No laboratório, as larvas foram trituradas e transformadas em farinha, que foi posteriormente desengordurada. O processo envolvendo sc-CO2 extraiu o óleo livre de qualquer resíduo de solvente orgânico. Nada é desperdiçado e o óleo, que é rico em antioxidantes, está sendo testado em cosméticos, em uma parceria com a professora Patrícia Maria Berardo Gonçalves Maia Campos, da Faculdade de Ciências Farmacêuticas de Ribeirão Preto (FCFRP) da USP.
Os experimentos com a inclusão da farinha desengordurada da mosca-soldado-negra na salsicha conduzidos pela Leticia, doutoranda no Laboratório de Qualidade e Estabilidade de Carnes e Produtos Cárneos, sob supervisão de Trindade, envolveram testes relacionados à quantidade ideal para ser adicionada ao produto. Três amostras foram utilizadas.
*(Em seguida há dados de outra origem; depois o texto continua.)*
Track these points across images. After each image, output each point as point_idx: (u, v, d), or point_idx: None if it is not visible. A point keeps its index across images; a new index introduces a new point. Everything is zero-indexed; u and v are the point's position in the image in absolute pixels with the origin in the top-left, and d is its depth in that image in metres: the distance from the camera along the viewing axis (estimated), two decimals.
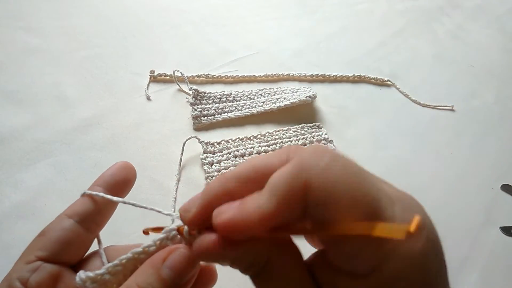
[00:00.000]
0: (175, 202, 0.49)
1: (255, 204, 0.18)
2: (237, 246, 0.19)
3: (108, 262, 0.24)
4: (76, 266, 0.25)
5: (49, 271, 0.22)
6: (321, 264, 0.20)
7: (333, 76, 0.71)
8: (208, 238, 0.19)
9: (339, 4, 0.93)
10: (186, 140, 0.53)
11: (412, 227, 0.15)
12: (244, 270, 0.20)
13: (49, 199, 0.48)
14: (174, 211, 0.48)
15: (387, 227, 0.16)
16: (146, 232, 0.24)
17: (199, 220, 0.21)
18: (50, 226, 0.25)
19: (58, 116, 0.57)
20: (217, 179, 0.21)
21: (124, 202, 0.25)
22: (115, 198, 0.25)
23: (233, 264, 0.20)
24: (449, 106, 0.69)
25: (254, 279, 0.20)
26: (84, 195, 0.26)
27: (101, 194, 0.25)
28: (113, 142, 0.55)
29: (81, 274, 0.21)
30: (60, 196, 0.48)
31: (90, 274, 0.21)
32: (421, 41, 0.85)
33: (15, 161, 0.50)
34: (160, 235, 0.22)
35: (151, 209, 0.25)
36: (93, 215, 0.25)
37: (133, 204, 0.25)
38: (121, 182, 0.27)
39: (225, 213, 0.18)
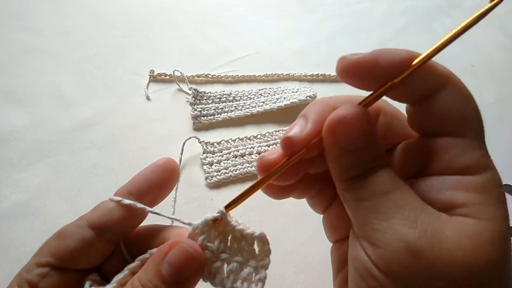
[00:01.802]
0: (174, 202, 0.48)
1: None
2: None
3: (131, 258, 0.23)
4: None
5: (59, 279, 0.21)
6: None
7: (334, 76, 0.71)
8: (350, 106, 0.20)
9: (339, 3, 0.93)
10: (186, 140, 0.53)
11: None
12: (369, 160, 0.20)
13: (49, 199, 0.48)
14: (173, 212, 0.48)
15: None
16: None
17: (311, 139, 0.21)
18: (69, 230, 0.22)
19: (57, 116, 0.57)
20: (319, 102, 0.23)
21: (153, 213, 0.23)
22: (142, 206, 0.23)
23: (366, 148, 0.20)
24: None
25: (368, 176, 0.20)
26: (110, 200, 0.23)
27: (126, 201, 0.23)
28: (112, 142, 0.55)
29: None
30: (60, 196, 0.48)
31: None
32: (421, 41, 0.85)
33: (14, 161, 0.50)
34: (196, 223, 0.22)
35: (178, 220, 0.23)
36: (118, 226, 0.23)
37: (162, 215, 0.23)
38: (156, 187, 0.24)
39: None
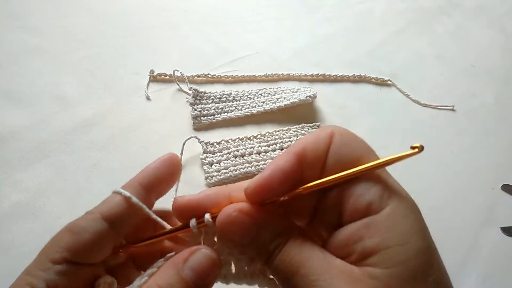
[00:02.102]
0: None
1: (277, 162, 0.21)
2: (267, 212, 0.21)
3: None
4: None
5: (79, 274, 0.22)
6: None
7: (333, 76, 0.71)
8: (241, 205, 0.21)
9: (339, 4, 0.93)
10: (186, 140, 0.53)
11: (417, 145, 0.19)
12: (268, 242, 0.20)
13: (49, 199, 0.48)
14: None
15: (396, 156, 0.19)
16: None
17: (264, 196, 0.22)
18: (82, 224, 0.22)
19: (57, 116, 0.57)
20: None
21: (152, 217, 0.24)
22: (143, 206, 0.24)
23: (258, 237, 0.21)
24: (449, 106, 0.69)
25: (276, 256, 0.20)
26: (115, 192, 0.24)
27: (128, 195, 0.23)
28: (112, 142, 0.55)
29: None
30: (60, 196, 0.48)
31: None
32: (422, 41, 0.85)
33: (14, 161, 0.50)
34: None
35: (176, 229, 0.24)
36: (129, 217, 0.23)
37: (160, 221, 0.24)
38: (163, 179, 0.25)
39: (253, 182, 0.21)
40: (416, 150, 0.19)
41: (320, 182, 0.21)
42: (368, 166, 0.20)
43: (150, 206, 0.24)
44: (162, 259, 0.22)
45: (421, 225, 0.19)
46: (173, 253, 0.22)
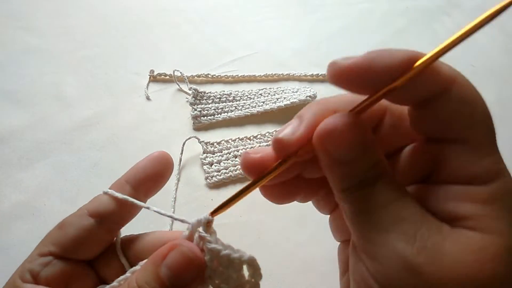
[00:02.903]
0: (174, 202, 0.48)
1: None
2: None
3: (125, 258, 0.23)
4: (93, 261, 0.24)
5: (61, 268, 0.22)
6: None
7: None
8: (340, 115, 0.19)
9: (339, 3, 0.93)
10: (186, 140, 0.53)
11: None
12: (364, 170, 0.19)
13: (49, 199, 0.48)
14: (174, 211, 0.48)
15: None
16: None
17: (303, 142, 0.20)
18: (70, 220, 0.23)
19: (57, 116, 0.57)
20: (316, 104, 0.21)
21: (146, 207, 0.24)
22: (137, 202, 0.23)
23: (358, 158, 0.19)
24: None
25: (364, 188, 0.19)
26: (105, 193, 0.24)
27: (121, 195, 0.23)
28: (112, 142, 0.55)
29: None
30: (60, 196, 0.48)
31: None
32: (422, 41, 0.85)
33: (14, 161, 0.50)
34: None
35: (174, 218, 0.23)
36: (115, 215, 0.24)
37: (155, 211, 0.23)
38: (152, 177, 0.25)
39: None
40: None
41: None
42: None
43: (135, 207, 0.24)
44: (125, 275, 0.21)
45: None
46: (136, 267, 0.21)
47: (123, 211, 0.24)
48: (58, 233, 0.23)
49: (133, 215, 0.25)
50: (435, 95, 0.19)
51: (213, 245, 0.21)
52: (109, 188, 0.24)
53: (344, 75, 0.19)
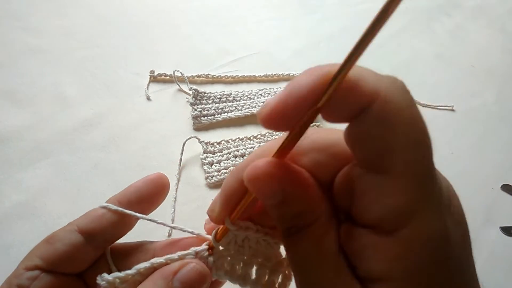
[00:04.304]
0: (175, 202, 0.49)
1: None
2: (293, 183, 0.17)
3: (116, 267, 0.23)
4: (82, 272, 0.24)
5: (50, 281, 0.22)
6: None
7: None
8: (265, 161, 0.17)
9: (339, 4, 0.93)
10: (186, 140, 0.53)
11: None
12: (288, 219, 0.18)
13: (49, 199, 0.48)
14: (174, 211, 0.48)
15: None
16: None
17: (226, 213, 0.20)
18: (59, 234, 0.23)
19: (58, 116, 0.57)
20: (231, 174, 0.20)
21: (144, 218, 0.24)
22: (137, 215, 0.24)
23: (282, 205, 0.17)
24: (449, 106, 0.69)
25: (291, 236, 0.18)
26: (101, 207, 0.24)
27: (119, 208, 0.23)
28: (113, 142, 0.55)
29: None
30: (60, 196, 0.48)
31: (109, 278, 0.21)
32: (421, 41, 0.85)
33: (15, 161, 0.50)
34: (186, 251, 0.22)
35: (173, 227, 0.24)
36: (106, 233, 0.23)
37: (154, 221, 0.24)
38: (145, 199, 0.25)
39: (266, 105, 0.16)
40: None
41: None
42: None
43: (128, 224, 0.24)
44: (146, 262, 0.21)
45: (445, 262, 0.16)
46: (159, 259, 0.21)
47: (114, 229, 0.24)
48: (45, 247, 0.23)
49: (124, 233, 0.25)
50: (356, 113, 0.15)
51: (220, 273, 0.22)
52: (100, 207, 0.24)
53: (271, 121, 0.16)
A primeira, de controle, continha 60% de carne bovina. Já as outras duas substituíram, respectivamente, 5% e 10% da carne pela farinha desengordurada de larva de mosca, mantendo o mesmo teor de proteínas.
As pesquisas revelaram que a substituição de 5% parece mais adequada, já que a amostra com 10% apresentou mudanças negativas na cor do alimento. “Os resultados da Leticia mostram que, no aroma e no sabor, não há diferenças em relação à salsicha comum”, comenta o professor Trindade. “Esse é o nosso papel na universidade, mostrar que o alimento é seguro.”
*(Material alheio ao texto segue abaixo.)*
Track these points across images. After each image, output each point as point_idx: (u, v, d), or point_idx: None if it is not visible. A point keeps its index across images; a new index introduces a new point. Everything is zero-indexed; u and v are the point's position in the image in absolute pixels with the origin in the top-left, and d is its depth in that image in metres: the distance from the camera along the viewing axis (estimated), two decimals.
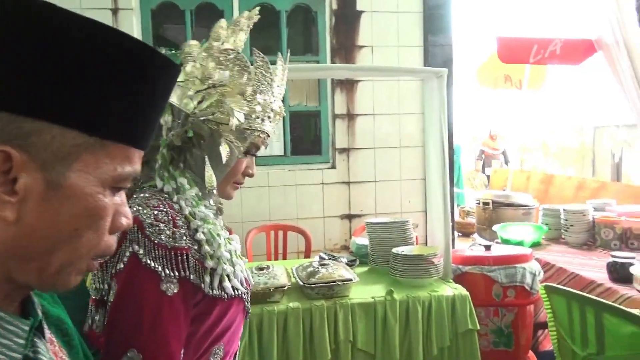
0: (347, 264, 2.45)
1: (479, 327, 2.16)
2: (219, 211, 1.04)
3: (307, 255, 3.22)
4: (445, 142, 2.38)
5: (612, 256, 2.35)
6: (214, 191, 1.00)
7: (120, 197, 0.57)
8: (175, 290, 0.85)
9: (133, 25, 3.27)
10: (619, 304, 2.02)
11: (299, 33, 3.87)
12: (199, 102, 0.94)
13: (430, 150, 2.51)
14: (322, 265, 2.19)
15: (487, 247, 2.50)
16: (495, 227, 3.29)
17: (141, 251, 0.84)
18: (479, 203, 3.99)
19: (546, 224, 3.25)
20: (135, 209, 0.88)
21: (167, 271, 0.84)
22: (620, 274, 2.27)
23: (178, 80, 0.93)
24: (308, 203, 3.54)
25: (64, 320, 0.67)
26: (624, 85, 3.64)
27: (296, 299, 2.10)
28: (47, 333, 0.60)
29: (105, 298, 0.89)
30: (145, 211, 0.87)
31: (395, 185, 3.71)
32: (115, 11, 3.23)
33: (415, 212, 3.62)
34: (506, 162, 8.82)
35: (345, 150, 3.63)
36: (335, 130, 3.60)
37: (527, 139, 10.82)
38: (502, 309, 2.30)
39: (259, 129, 0.99)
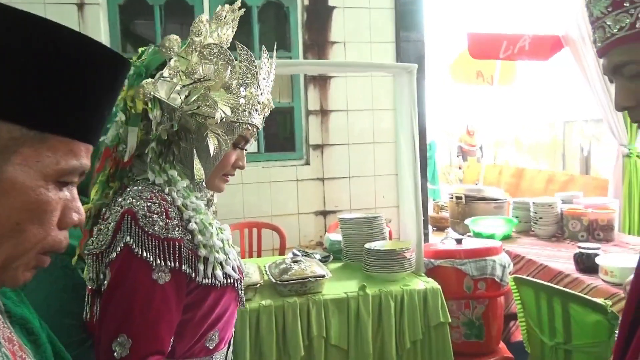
0: (320, 260, 2.45)
1: (450, 320, 2.19)
2: (209, 202, 1.07)
3: (281, 253, 3.20)
4: (416, 137, 2.39)
5: (579, 247, 2.40)
6: (203, 184, 1.01)
7: (70, 192, 0.56)
8: (167, 279, 0.89)
9: (100, 21, 3.19)
10: (585, 294, 2.07)
11: (271, 29, 3.84)
12: (186, 97, 0.96)
13: (402, 145, 2.53)
14: (295, 262, 2.19)
15: (459, 241, 2.53)
16: (467, 221, 3.34)
17: (134, 242, 0.87)
18: (452, 197, 4.04)
19: (516, 217, 3.31)
20: (128, 201, 0.91)
21: (159, 261, 0.88)
22: (586, 264, 2.33)
23: (164, 75, 0.96)
24: (282, 200, 3.53)
25: (28, 319, 0.67)
26: (590, 81, 3.72)
27: (269, 296, 2.09)
28: (6, 332, 0.59)
29: (102, 288, 0.92)
30: (138, 203, 0.90)
31: (369, 180, 3.72)
32: (80, 6, 3.15)
33: (390, 207, 3.65)
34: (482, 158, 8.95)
35: (319, 147, 3.62)
36: (308, 126, 3.59)
37: (500, 134, 11.01)
38: (473, 302, 2.34)
39: (246, 121, 1.01)
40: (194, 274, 0.93)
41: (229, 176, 1.08)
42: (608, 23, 0.82)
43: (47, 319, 1.02)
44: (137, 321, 0.86)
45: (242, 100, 0.99)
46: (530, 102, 9.75)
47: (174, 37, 0.97)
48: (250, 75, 1.00)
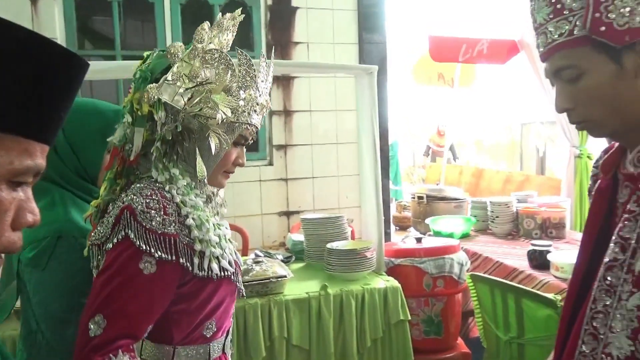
0: (282, 261, 2.45)
1: (410, 317, 2.23)
2: (209, 199, 1.13)
3: (244, 254, 3.18)
4: (376, 138, 2.43)
5: (532, 245, 2.50)
6: (205, 180, 1.08)
7: (25, 192, 0.55)
8: (152, 271, 0.95)
9: (55, 17, 3.09)
10: (538, 290, 2.15)
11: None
12: (189, 99, 1.02)
13: (363, 146, 2.56)
14: (257, 263, 2.18)
15: (419, 240, 2.58)
16: (428, 220, 3.41)
17: (132, 235, 0.94)
18: (414, 197, 4.11)
19: (475, 216, 3.41)
20: (130, 197, 0.98)
21: (154, 251, 0.95)
22: (539, 261, 2.42)
23: (168, 79, 1.02)
24: (246, 200, 3.50)
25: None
26: (544, 84, 3.87)
27: None
28: None
29: None
30: (138, 199, 0.97)
31: (332, 181, 3.75)
32: (34, 0, 3.04)
33: (352, 208, 3.68)
34: (454, 159, 8.89)
35: (283, 147, 3.62)
36: (272, 126, 3.58)
37: (461, 135, 11.29)
38: (432, 299, 2.39)
39: (246, 122, 1.07)
40: (190, 267, 1.00)
41: (230, 173, 1.15)
42: (550, 29, 0.86)
43: (64, 296, 1.16)
44: (114, 304, 0.92)
45: (241, 102, 1.06)
46: (489, 104, 10.04)
47: (179, 44, 1.05)
48: (249, 78, 1.07)
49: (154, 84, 1.03)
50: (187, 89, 1.02)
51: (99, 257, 1.02)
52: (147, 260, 0.95)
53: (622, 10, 0.79)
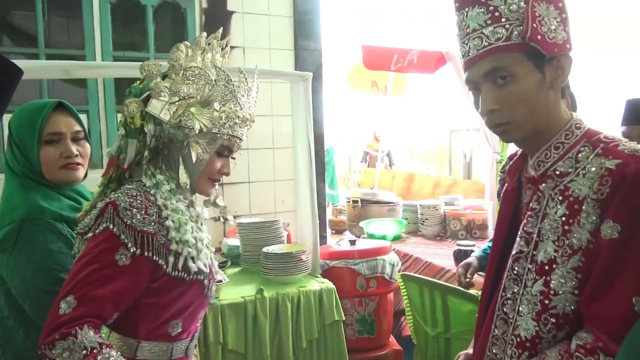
0: (218, 266, 2.43)
1: (344, 318, 2.29)
2: (190, 204, 1.22)
3: None
4: (311, 143, 2.48)
5: (458, 245, 2.65)
6: (188, 187, 1.16)
7: None
8: (127, 263, 1.03)
9: None
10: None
11: (167, 30, 3.73)
12: (173, 112, 1.13)
13: (298, 151, 2.60)
14: None
15: (352, 242, 2.66)
16: (362, 223, 3.51)
17: (113, 228, 1.03)
18: (349, 201, 4.21)
19: (406, 219, 3.55)
20: (116, 195, 1.08)
21: (130, 246, 1.03)
22: (464, 260, 2.56)
23: (159, 95, 1.12)
24: None
25: None
26: (468, 94, 4.11)
27: None
28: None
29: None
30: (123, 198, 1.07)
31: (269, 185, 3.75)
32: None
33: (289, 212, 3.70)
34: (391, 165, 8.93)
35: None
36: None
37: (394, 141, 11.66)
38: (365, 299, 2.47)
39: (227, 133, 1.16)
40: (164, 265, 1.08)
41: (216, 181, 1.23)
42: (486, 33, 0.95)
43: (45, 272, 1.22)
44: (86, 288, 1.00)
45: (223, 115, 1.15)
46: (420, 112, 10.45)
47: (154, 63, 1.17)
48: (228, 93, 1.17)
49: (131, 99, 1.14)
50: (171, 103, 1.12)
51: (81, 245, 1.11)
52: (123, 252, 1.03)
53: (550, 26, 0.92)
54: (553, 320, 0.93)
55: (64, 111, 1.36)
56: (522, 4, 0.92)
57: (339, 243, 2.79)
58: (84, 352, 0.95)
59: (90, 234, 1.07)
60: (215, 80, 1.16)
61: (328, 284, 2.31)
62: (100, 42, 3.26)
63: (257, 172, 3.71)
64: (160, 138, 1.15)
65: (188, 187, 1.17)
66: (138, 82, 1.21)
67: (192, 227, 1.15)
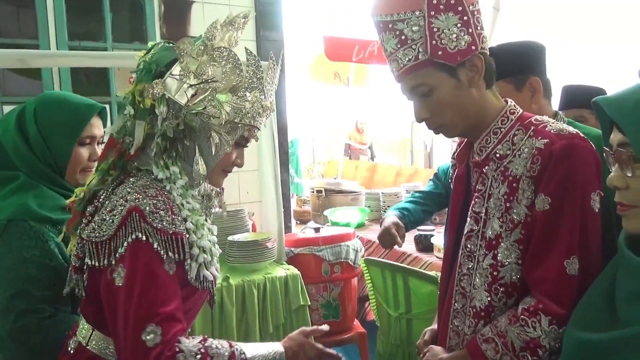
0: None
1: (310, 303, 2.35)
2: (203, 199, 1.13)
3: None
4: (275, 133, 2.51)
5: (418, 230, 2.74)
6: (201, 180, 1.05)
7: None
8: (174, 271, 0.96)
9: None
10: (423, 270, 2.38)
11: (125, 20, 3.65)
12: (192, 96, 0.99)
13: (262, 141, 2.62)
14: None
15: (317, 230, 2.71)
16: (326, 212, 3.57)
17: (144, 237, 0.91)
18: (313, 191, 4.26)
19: (369, 207, 3.64)
20: (134, 196, 0.95)
21: (170, 254, 0.94)
22: (424, 244, 2.67)
23: (174, 73, 1.00)
24: None
25: None
26: None
27: None
28: None
29: (85, 266, 0.98)
30: (145, 200, 0.94)
31: (233, 177, 3.73)
32: None
33: (254, 202, 3.72)
34: (372, 158, 8.60)
35: None
36: None
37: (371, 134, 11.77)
38: (330, 284, 2.53)
39: (249, 123, 1.05)
40: (189, 270, 1.00)
41: (228, 172, 1.14)
42: (399, 57, 1.04)
43: (9, 281, 1.17)
44: (160, 310, 0.91)
45: (247, 104, 1.04)
46: (382, 104, 10.61)
47: (188, 40, 1.02)
48: (255, 80, 1.06)
49: (159, 79, 0.99)
50: (191, 86, 1.00)
51: (97, 254, 0.95)
52: (169, 261, 0.95)
53: (450, 37, 1.00)
54: (502, 289, 1.02)
55: (99, 116, 1.39)
56: (421, 22, 1.00)
57: (303, 231, 2.84)
58: (198, 357, 0.93)
59: (121, 250, 0.92)
60: (243, 64, 1.05)
61: (293, 271, 2.35)
62: (54, 32, 3.17)
63: None
64: (177, 126, 1.00)
65: (204, 180, 1.07)
66: (144, 53, 1.08)
67: (207, 230, 1.06)
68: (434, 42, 0.99)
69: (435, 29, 0.99)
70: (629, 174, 0.70)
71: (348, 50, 4.20)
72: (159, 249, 0.93)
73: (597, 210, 0.95)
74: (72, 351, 1.06)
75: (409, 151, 10.59)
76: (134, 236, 0.92)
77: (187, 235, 0.98)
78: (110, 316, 0.94)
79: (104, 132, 1.38)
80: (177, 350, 0.92)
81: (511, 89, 1.40)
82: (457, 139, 1.30)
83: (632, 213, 0.72)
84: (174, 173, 1.02)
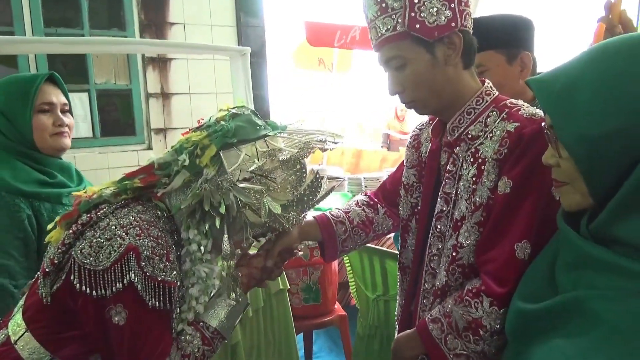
0: None
1: (289, 286, 2.37)
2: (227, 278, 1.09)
3: None
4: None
5: None
6: (227, 259, 1.03)
7: None
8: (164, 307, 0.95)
9: None
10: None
11: (103, 6, 3.61)
12: (244, 180, 0.99)
13: None
14: None
15: None
16: None
17: (136, 280, 0.90)
18: None
19: (351, 192, 3.66)
20: (136, 232, 0.92)
21: (154, 301, 0.91)
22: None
23: (242, 150, 1.00)
24: None
25: None
26: None
27: None
28: None
29: (58, 274, 0.96)
30: (146, 242, 0.92)
31: None
32: None
33: None
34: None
35: (162, 130, 3.55)
36: (149, 109, 3.49)
37: (344, 119, 11.76)
38: (310, 268, 2.55)
39: (275, 228, 1.05)
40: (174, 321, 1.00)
41: None
42: (378, 25, 1.01)
43: None
44: (153, 348, 0.94)
45: (288, 218, 1.04)
46: (367, 91, 10.59)
47: (281, 139, 1.05)
48: (306, 200, 1.07)
49: (227, 149, 1.00)
50: (250, 171, 0.99)
51: (89, 281, 0.91)
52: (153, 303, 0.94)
53: (430, 10, 0.96)
54: (460, 270, 1.02)
55: (53, 83, 1.43)
56: None
57: None
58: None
59: (119, 285, 0.90)
60: (305, 182, 1.05)
61: None
62: (30, 18, 3.13)
63: None
64: (218, 204, 0.98)
65: (229, 259, 1.05)
66: (228, 107, 1.09)
67: (212, 286, 1.06)
68: (412, 14, 0.95)
69: (416, 0, 0.95)
70: (558, 154, 0.73)
71: (330, 35, 4.19)
72: (145, 296, 0.92)
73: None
74: None
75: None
76: (128, 277, 0.90)
77: (177, 284, 0.97)
78: (105, 342, 0.95)
79: (67, 103, 1.45)
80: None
81: (502, 60, 1.36)
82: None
83: (564, 190, 0.75)
84: (193, 238, 1.00)
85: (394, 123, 7.59)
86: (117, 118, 3.73)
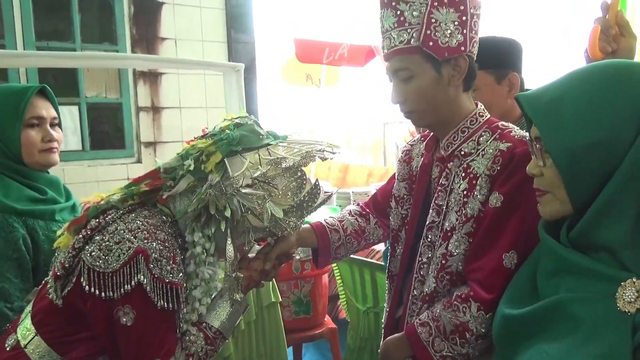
0: None
1: (281, 299, 2.39)
2: (230, 281, 1.12)
3: None
4: None
5: None
6: (230, 264, 1.09)
7: None
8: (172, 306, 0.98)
9: None
10: None
11: (95, 20, 3.63)
12: (247, 186, 1.02)
13: None
14: None
15: None
16: None
17: (145, 281, 0.93)
18: None
19: (340, 206, 3.70)
20: (144, 235, 0.95)
21: (162, 302, 0.95)
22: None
23: (247, 158, 1.03)
24: None
25: None
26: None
27: None
28: None
29: (72, 276, 0.98)
30: (154, 245, 0.95)
31: None
32: None
33: None
34: None
35: (152, 144, 3.56)
36: (139, 123, 3.50)
37: (332, 134, 11.85)
38: (300, 281, 2.58)
39: (274, 233, 1.10)
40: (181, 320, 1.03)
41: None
42: (393, 35, 1.08)
43: None
44: (162, 345, 0.98)
45: (288, 223, 1.08)
46: (355, 105, 10.72)
47: (283, 148, 1.08)
48: (305, 206, 1.10)
49: (232, 156, 1.03)
50: (253, 178, 1.03)
51: (98, 283, 0.94)
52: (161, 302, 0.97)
53: (445, 32, 1.03)
54: (448, 277, 1.08)
55: (44, 96, 1.39)
56: (423, 9, 1.03)
57: None
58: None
59: (127, 287, 0.93)
60: (304, 189, 1.09)
61: None
62: (21, 31, 3.14)
63: None
64: (223, 208, 1.02)
65: (232, 265, 1.10)
66: (231, 117, 1.12)
67: (214, 288, 1.08)
68: (428, 31, 1.02)
69: (433, 20, 1.02)
70: (541, 164, 0.79)
71: (319, 52, 4.26)
72: (154, 297, 0.95)
73: None
74: (8, 348, 1.03)
75: (382, 152, 10.72)
76: (137, 279, 0.93)
77: (184, 285, 1.00)
78: (111, 342, 0.98)
79: (57, 117, 1.41)
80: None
81: (491, 81, 1.43)
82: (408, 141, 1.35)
83: (546, 199, 0.80)
84: (197, 241, 1.03)
85: (409, 140, 7.79)
86: (107, 131, 3.73)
O professor explica que os pesquisadores escolheram iniciar os trabalhos com a incorporação da farinha em salsicha dada a alta aceitação desses produtos no País. Além disso, no pão, a farinha de larva de mosca, em substituição à farinha convencional, teria o apelo do enriquecimento do alimento com proteína. Agora, o próximo passo das pesquisas é testar possíveis reações alérgicas da farinha.
“A maior preocupação é com a disponibilidade nutricional para uma população que está em crescimento”, explica Alessandra a respeito do interesse pela pesquisa. “Pode não haver carne suficiente para todos, com o aumento populacional. Nossa função, como pesquisadores, é a segurança alimentar. Se faltar carne e houver necessidade de outras fontes proteicas, nossas pesquisas irão contribuir. Achamos que um dia faltará alimentos e estamos dando um passo à frente”, finaliza.